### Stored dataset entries
▼

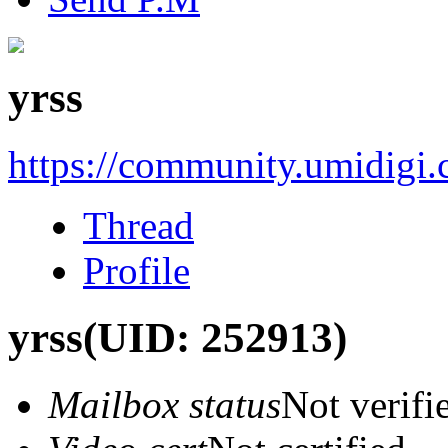
yrss
https://community.umidigi
Thread
Profile
yrss
(UID: 252913)
Mailbox status
Not verifi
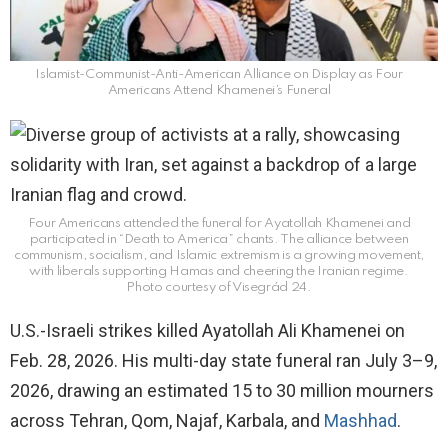
Islamist-Communist-Anti-American Alliance on Display as Four
Americans Attend Khamenei’s Funeral
Four Americans attended the funeral for Ayatollah Khamenei and
participated in “Death to America” chants. The alliance between
communism, socialism, and Islamic extremism is a growing movement,
with liberals supporting Hamas and cheering the Iranian regime.
Photo courtesy of Visegrád 24.
U.S.-Israeli strikes killed Ayatollah Ali Khamenei on
Feb. 28, 2026. His multi-day state funeral ran July 3–9,
2026, drawing an estimated 15 to 30 million mourners
across Tehran, Qom, Najaf, Karbala, and
Mashhad
.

▲

### WORK ORDER
Please write out the text of all the entries above again, substituting "Account" for every "Profile" and keeping everything else the same. Leave the pictures out.

### RESULT OF THE EXERCISE
yrss
https://community.umidigi
Thread
Account
yrss
(UID: 252913)
Mailbox status
Not verifi
Islamist-Communist-Anti-American Alliance on Display as Four
Americans Attend Khamenei’s Funeral
Four Americans attended the funeral for Ayatollah Khamenei and
participated in “Death to America” chants. The alliance between
communism, socialism, and Islamic extremism is a growing movement,
with liberals supporting Hamas and cheering the Iranian regime.
Photo courtesy of Visegrád 24.
U.S.-Israeli strikes killed Ayatollah Ali Khamenei on
Feb. 28, 2026. His multi-day state funeral ran July 3–9,
2026, drawing an estimated 15 to 30 million mourners
across Tehran, Qom, Najaf, Karbala, and
Mashhad
.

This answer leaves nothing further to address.